[Start of Attachment]

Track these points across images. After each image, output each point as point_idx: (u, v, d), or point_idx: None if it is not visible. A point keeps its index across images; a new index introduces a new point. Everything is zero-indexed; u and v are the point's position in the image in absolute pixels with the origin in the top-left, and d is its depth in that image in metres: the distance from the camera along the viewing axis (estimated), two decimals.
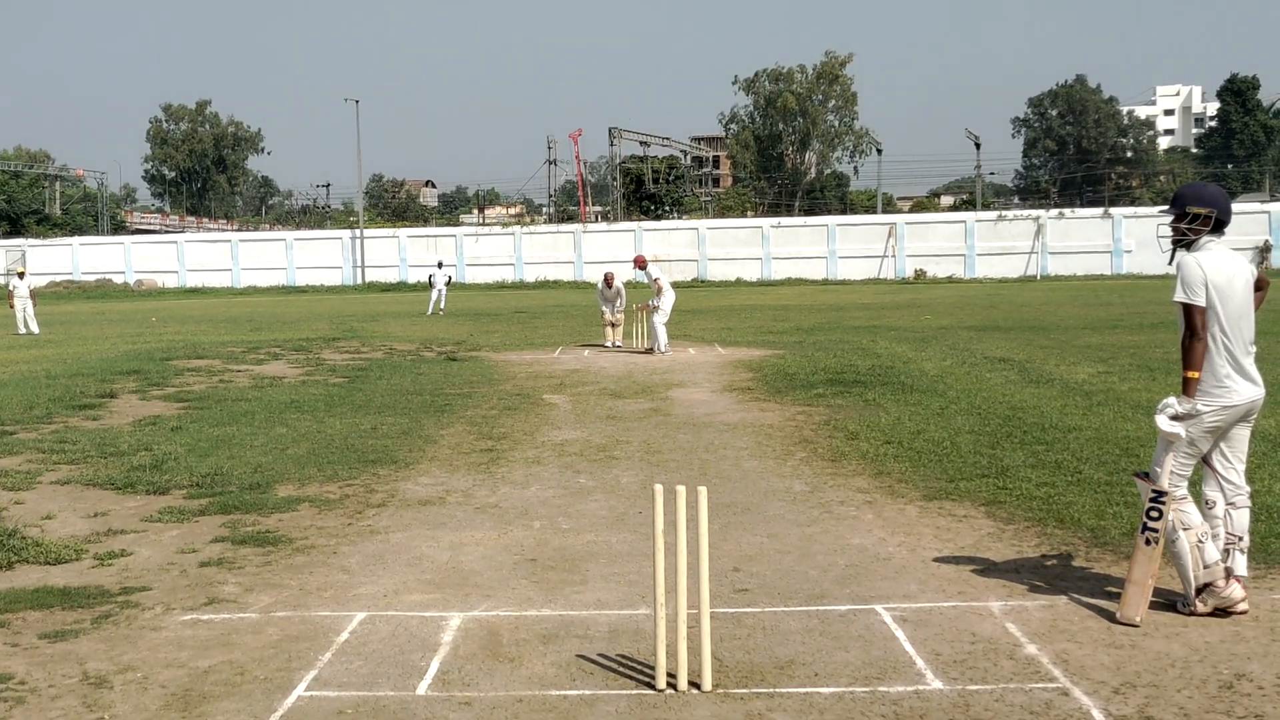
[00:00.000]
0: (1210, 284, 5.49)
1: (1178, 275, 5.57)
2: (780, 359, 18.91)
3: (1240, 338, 5.57)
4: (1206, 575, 5.59)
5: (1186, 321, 5.50)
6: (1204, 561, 5.59)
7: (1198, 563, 5.59)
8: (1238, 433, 5.68)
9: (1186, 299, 5.49)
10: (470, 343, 24.17)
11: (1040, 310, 31.85)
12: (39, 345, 25.81)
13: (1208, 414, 5.53)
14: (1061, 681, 4.88)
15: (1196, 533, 5.61)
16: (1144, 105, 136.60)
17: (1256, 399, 5.61)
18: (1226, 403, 5.52)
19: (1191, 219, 5.67)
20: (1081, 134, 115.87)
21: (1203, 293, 5.47)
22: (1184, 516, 5.62)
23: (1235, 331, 5.54)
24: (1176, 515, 5.59)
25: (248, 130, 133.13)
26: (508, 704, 4.75)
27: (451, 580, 6.60)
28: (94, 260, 70.41)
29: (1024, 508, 7.98)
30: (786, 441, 11.00)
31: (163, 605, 6.18)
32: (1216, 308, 5.51)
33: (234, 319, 36.03)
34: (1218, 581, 5.57)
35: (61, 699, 4.87)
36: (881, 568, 6.67)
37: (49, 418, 13.22)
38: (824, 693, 4.81)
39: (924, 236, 62.59)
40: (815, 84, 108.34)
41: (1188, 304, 5.49)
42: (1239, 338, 5.56)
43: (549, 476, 9.57)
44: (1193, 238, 5.67)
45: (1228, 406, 5.52)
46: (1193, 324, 5.47)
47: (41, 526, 7.99)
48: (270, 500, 8.72)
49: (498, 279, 64.90)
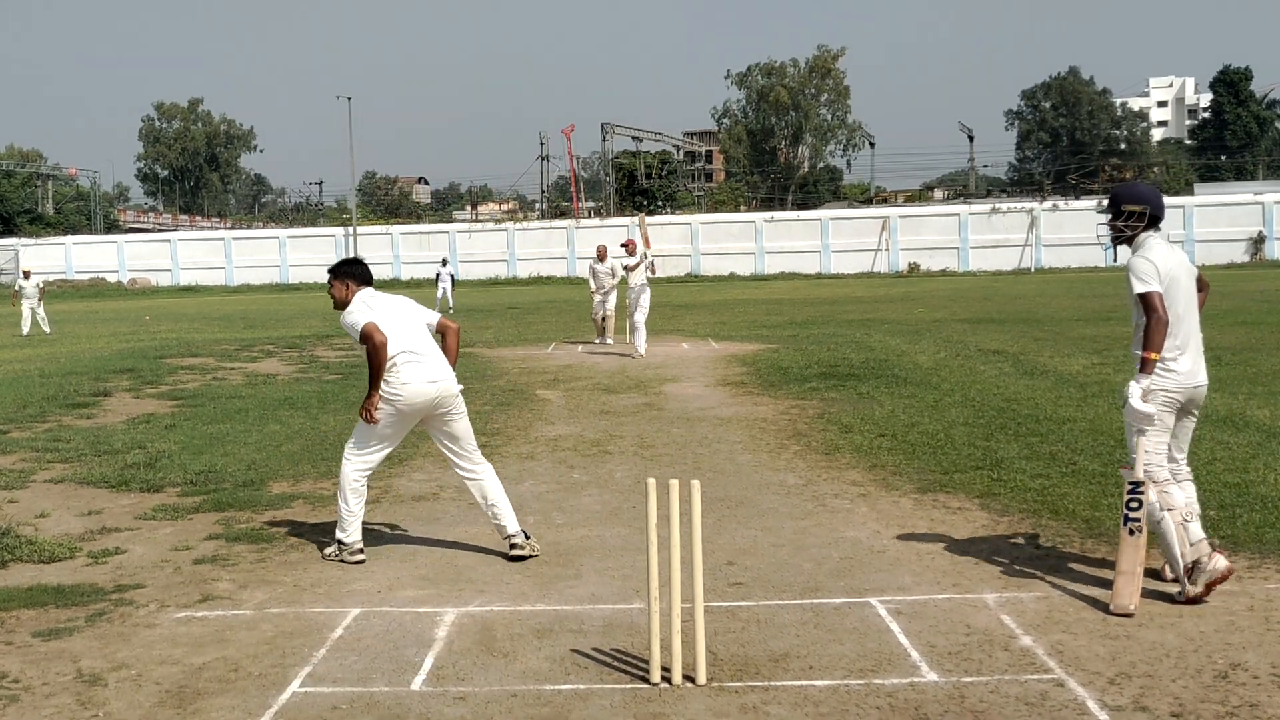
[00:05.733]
0: (1161, 273, 5.83)
1: (1130, 272, 5.88)
2: (774, 353, 18.91)
3: (1189, 322, 5.92)
4: (1193, 553, 5.73)
5: (1147, 307, 5.78)
6: (1190, 540, 5.75)
7: (1183, 541, 5.74)
8: (1183, 423, 6.02)
9: (1146, 288, 5.80)
10: (463, 339, 24.14)
11: (1034, 302, 31.88)
12: (32, 344, 25.76)
13: (1160, 390, 5.82)
14: (1057, 673, 4.88)
15: (1180, 513, 5.79)
16: (1137, 97, 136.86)
17: (1197, 392, 5.95)
18: (1181, 377, 5.85)
19: (1128, 216, 6.02)
20: (1075, 126, 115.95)
21: (1157, 281, 5.80)
22: (1167, 498, 5.80)
23: (1179, 324, 5.84)
24: (1160, 497, 5.77)
25: (240, 128, 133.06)
26: (502, 699, 4.75)
27: (445, 575, 6.59)
28: (87, 259, 70.30)
29: (1018, 499, 7.99)
30: (780, 435, 10.99)
31: (157, 603, 6.17)
32: (1170, 300, 5.82)
33: (227, 317, 35.98)
34: (1203, 558, 5.69)
35: (56, 697, 4.86)
36: (876, 560, 6.68)
37: (42, 416, 13.20)
38: (819, 685, 4.81)
39: (917, 230, 62.59)
40: (808, 78, 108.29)
41: (1147, 292, 5.79)
42: (1188, 322, 5.90)
43: (543, 471, 9.56)
44: (1130, 234, 6.03)
45: (1171, 391, 5.83)
46: (1154, 308, 5.76)
47: (35, 525, 7.97)
48: (264, 497, 8.71)
49: (491, 275, 64.84)
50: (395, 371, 6.78)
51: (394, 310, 6.96)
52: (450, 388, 6.92)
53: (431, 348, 6.98)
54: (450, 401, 6.93)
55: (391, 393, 6.79)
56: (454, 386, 6.94)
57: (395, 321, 6.87)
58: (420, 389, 6.80)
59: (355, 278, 7.10)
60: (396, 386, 6.78)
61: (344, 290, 7.06)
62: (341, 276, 7.10)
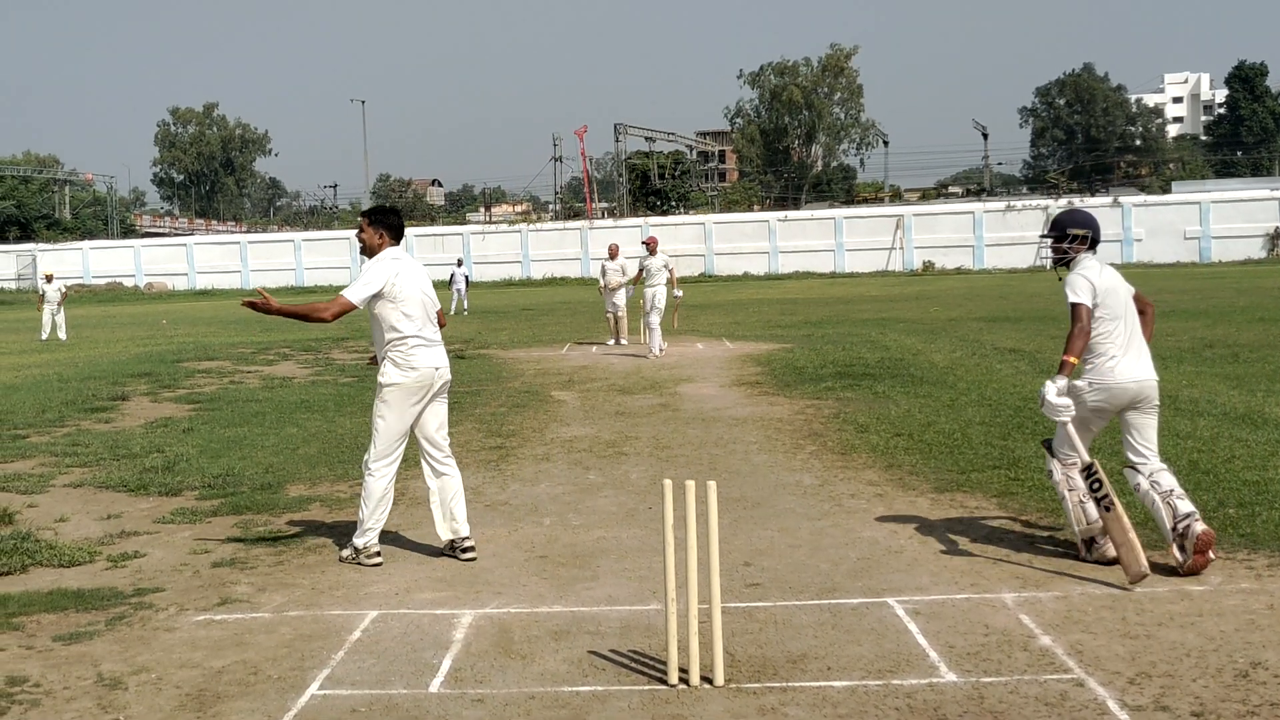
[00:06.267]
0: (1097, 289, 6.45)
1: (1067, 286, 6.50)
2: (789, 353, 18.89)
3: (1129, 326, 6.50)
4: (1088, 531, 6.45)
5: (1073, 318, 6.40)
6: (1086, 519, 6.44)
7: (1080, 519, 6.47)
8: (1136, 420, 6.51)
9: (1077, 299, 6.42)
10: (478, 340, 24.20)
11: (1050, 300, 31.76)
12: (50, 349, 25.88)
13: (1090, 394, 6.47)
14: (1076, 672, 4.86)
15: (1078, 494, 6.48)
16: (1152, 93, 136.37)
17: (1141, 387, 6.45)
18: (1109, 386, 6.43)
19: (1071, 239, 6.66)
20: (1090, 123, 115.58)
21: (1089, 297, 6.42)
22: (1071, 480, 6.51)
23: (1117, 327, 6.46)
24: (1064, 477, 6.52)
25: (255, 132, 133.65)
26: (520, 701, 4.75)
27: (463, 578, 6.60)
28: (104, 264, 70.68)
29: (1036, 499, 7.96)
30: (796, 435, 10.98)
31: (176, 606, 6.19)
32: (1102, 309, 6.44)
33: (243, 320, 36.08)
34: (1099, 538, 6.42)
35: (76, 701, 4.88)
36: (893, 560, 6.66)
37: (61, 421, 13.26)
38: (837, 686, 4.80)
39: (932, 228, 62.41)
40: (821, 77, 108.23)
41: (1076, 304, 6.42)
42: (1120, 333, 6.47)
43: (558, 473, 9.57)
44: (1072, 255, 6.65)
45: (1108, 389, 6.43)
46: (1078, 318, 6.39)
47: (55, 529, 8.01)
48: (282, 500, 8.74)
49: (505, 276, 64.94)
50: (409, 353, 6.92)
51: (415, 289, 6.99)
52: (447, 374, 7.14)
53: (438, 334, 7.13)
54: (445, 387, 7.13)
55: (401, 375, 6.90)
56: (448, 373, 7.15)
57: (414, 303, 6.96)
58: (427, 374, 6.95)
59: (390, 229, 7.15)
60: (406, 368, 6.91)
61: (376, 239, 7.11)
62: (376, 224, 7.13)
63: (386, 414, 6.95)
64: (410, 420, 7.01)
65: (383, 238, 7.11)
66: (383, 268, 6.96)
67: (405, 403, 6.94)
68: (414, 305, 6.95)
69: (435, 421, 7.11)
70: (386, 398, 6.93)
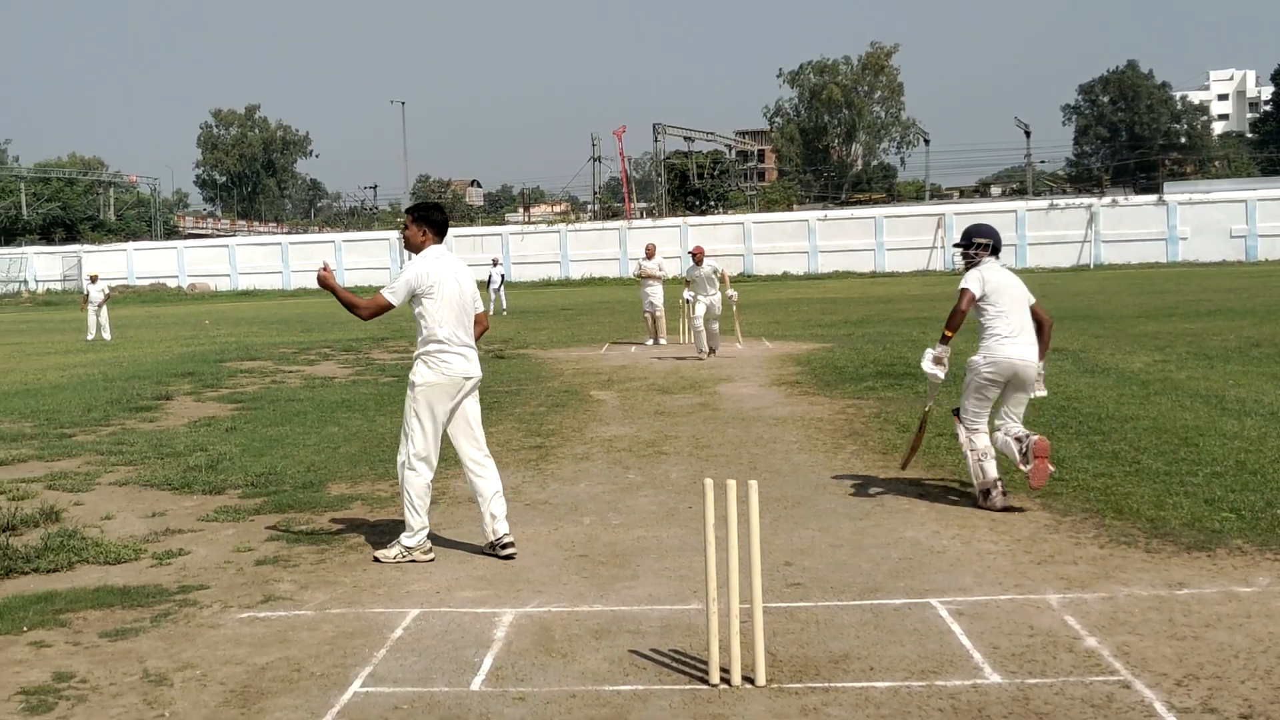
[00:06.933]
0: (986, 283, 7.92)
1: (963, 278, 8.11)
2: (829, 352, 18.81)
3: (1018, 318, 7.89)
4: (984, 484, 7.81)
5: (958, 298, 7.97)
6: (983, 475, 7.83)
7: (978, 474, 7.85)
8: (1012, 396, 7.94)
9: (964, 285, 8.00)
10: (517, 340, 24.26)
11: (1094, 299, 31.48)
12: (95, 349, 26.18)
13: (984, 367, 7.90)
14: (1123, 674, 4.80)
15: (978, 454, 7.87)
16: (1197, 90, 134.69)
17: (1024, 365, 7.81)
18: (995, 360, 7.84)
19: (978, 247, 8.14)
20: (1134, 120, 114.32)
21: (977, 287, 7.92)
22: (974, 442, 7.93)
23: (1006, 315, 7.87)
24: (968, 439, 7.96)
25: (296, 134, 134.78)
26: (561, 699, 4.75)
27: (503, 576, 6.61)
28: (148, 265, 71.47)
29: (1081, 499, 7.88)
30: (837, 435, 10.93)
31: (220, 603, 6.24)
32: (992, 299, 7.91)
33: (285, 320, 36.39)
34: (993, 490, 7.77)
35: (122, 697, 4.93)
36: (936, 561, 6.61)
37: (107, 420, 13.41)
38: (880, 687, 4.77)
39: None
40: (860, 75, 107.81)
41: (963, 288, 7.98)
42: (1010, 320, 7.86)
43: (598, 472, 9.57)
44: (978, 260, 8.11)
45: (997, 362, 7.83)
46: (961, 300, 7.97)
47: (101, 527, 8.10)
48: (323, 499, 8.80)
49: (544, 276, 65.07)
50: (444, 357, 6.97)
51: (453, 289, 7.01)
52: (478, 376, 7.19)
53: (472, 339, 7.17)
54: (475, 385, 7.18)
55: (433, 375, 6.95)
56: (479, 374, 7.22)
57: (450, 305, 6.98)
58: (458, 381, 7.00)
59: (434, 226, 7.18)
60: (441, 370, 6.96)
61: (420, 236, 7.15)
62: (420, 222, 7.18)
63: (420, 412, 6.97)
64: (444, 419, 7.04)
65: (426, 234, 7.12)
66: (418, 267, 6.98)
67: (438, 402, 6.97)
68: (450, 308, 6.95)
69: (467, 420, 7.14)
70: (418, 397, 6.96)
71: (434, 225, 7.14)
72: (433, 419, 6.98)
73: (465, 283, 7.12)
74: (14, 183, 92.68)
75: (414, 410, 6.99)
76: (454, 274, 7.06)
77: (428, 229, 7.12)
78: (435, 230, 7.14)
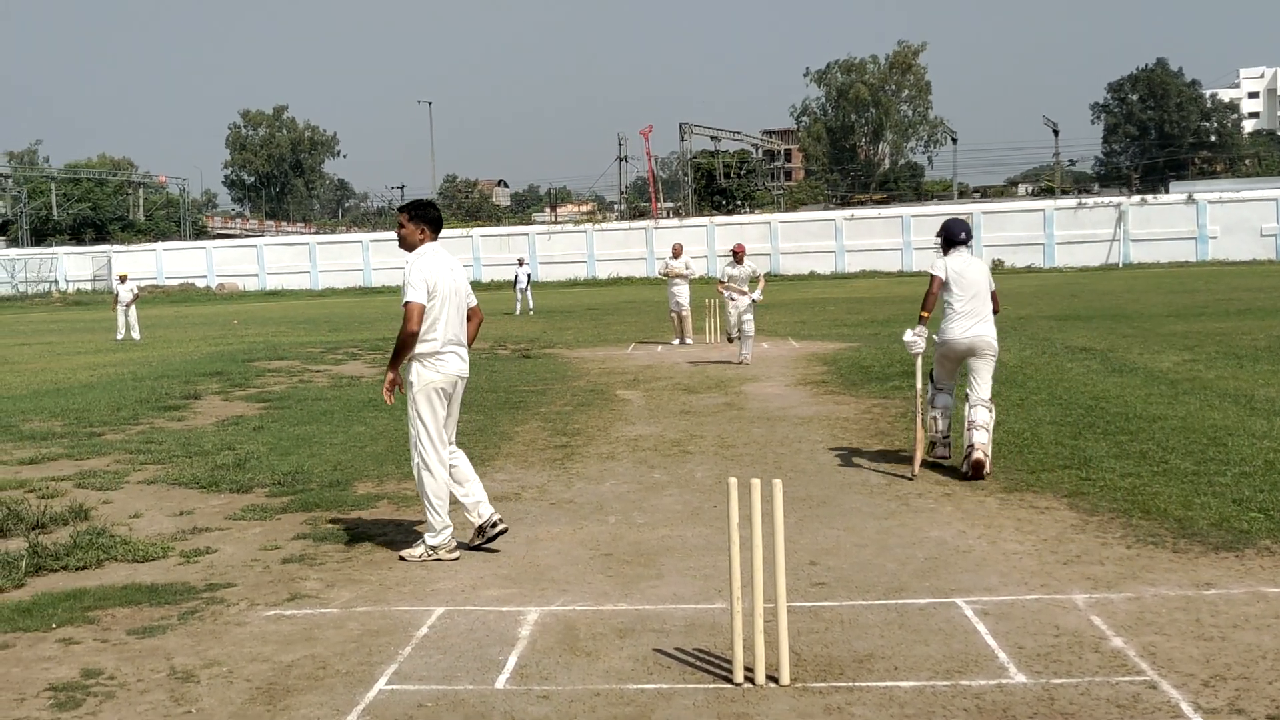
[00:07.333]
0: (949, 269, 9.05)
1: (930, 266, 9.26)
2: (855, 352, 18.76)
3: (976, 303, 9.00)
4: (933, 436, 9.33)
5: (930, 285, 9.15)
6: (936, 429, 9.32)
7: (931, 427, 9.33)
8: (975, 364, 9.06)
9: (931, 273, 9.19)
10: (543, 340, 24.30)
11: (1122, 298, 31.27)
12: (125, 349, 26.38)
13: (939, 342, 9.16)
14: (1149, 674, 4.77)
15: (936, 412, 9.33)
16: (1227, 88, 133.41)
17: (972, 341, 8.98)
18: (946, 340, 9.10)
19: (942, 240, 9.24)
20: (1163, 119, 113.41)
21: (943, 274, 9.04)
22: (937, 399, 9.40)
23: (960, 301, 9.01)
24: (933, 394, 9.41)
25: (324, 134, 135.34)
26: (585, 697, 4.76)
27: (528, 575, 6.63)
28: (177, 265, 71.95)
29: (1108, 499, 7.84)
30: (863, 434, 10.90)
31: (247, 601, 6.28)
32: (952, 285, 9.01)
33: (312, 320, 36.57)
34: (939, 444, 9.32)
35: (150, 693, 4.97)
36: (961, 560, 6.59)
37: (135, 419, 13.52)
38: (904, 686, 4.76)
39: (1001, 226, 61.45)
40: (888, 74, 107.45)
41: (932, 275, 9.14)
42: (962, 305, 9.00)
43: (623, 472, 9.58)
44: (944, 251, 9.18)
45: (947, 341, 9.09)
46: (933, 286, 9.12)
47: (129, 525, 8.16)
48: (350, 498, 8.84)
49: (570, 276, 65.12)
50: (441, 357, 7.06)
51: (449, 291, 7.06)
52: (467, 374, 7.27)
53: (465, 334, 7.24)
54: (462, 386, 7.27)
55: (430, 375, 7.03)
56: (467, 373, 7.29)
57: (448, 305, 7.04)
58: (453, 379, 7.10)
59: (429, 223, 7.23)
60: (437, 369, 7.04)
61: (416, 234, 7.19)
62: (415, 219, 7.22)
63: (423, 414, 7.05)
64: (444, 414, 7.14)
65: (424, 232, 7.18)
66: (420, 265, 7.04)
67: (437, 400, 7.08)
68: (448, 305, 7.03)
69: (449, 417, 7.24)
70: (419, 398, 7.03)
71: (430, 222, 7.21)
72: (435, 417, 7.07)
73: (460, 279, 7.23)
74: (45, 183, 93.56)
75: (417, 413, 7.06)
76: (450, 271, 7.15)
77: (425, 226, 7.19)
78: (432, 227, 7.22)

[End of Attachment]

_Work to complete_
Produce the lines from the first line of the entries through the line that contains "5: (1186, 321, 5.50)", exactly, leaving the pictures behind.

_Your response_
Track these points across images. After each image, output each point as point_idx: (u, v, d), or point_idx: None if it is not visible. A point keeps its index across images; a new index introduces a new point. Everything is zero-indexed; u and v are the point's position in the image in absolute pixels with the origin in the top-left, and d is its depth in that image in metres: the distance from the camera along the viewing axis (estimated), two decimals.
[00:00.000]
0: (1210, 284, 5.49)
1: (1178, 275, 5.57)
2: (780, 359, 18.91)
3: (1240, 338, 5.57)
4: (1206, 575, 5.59)
5: (1186, 321, 5.50)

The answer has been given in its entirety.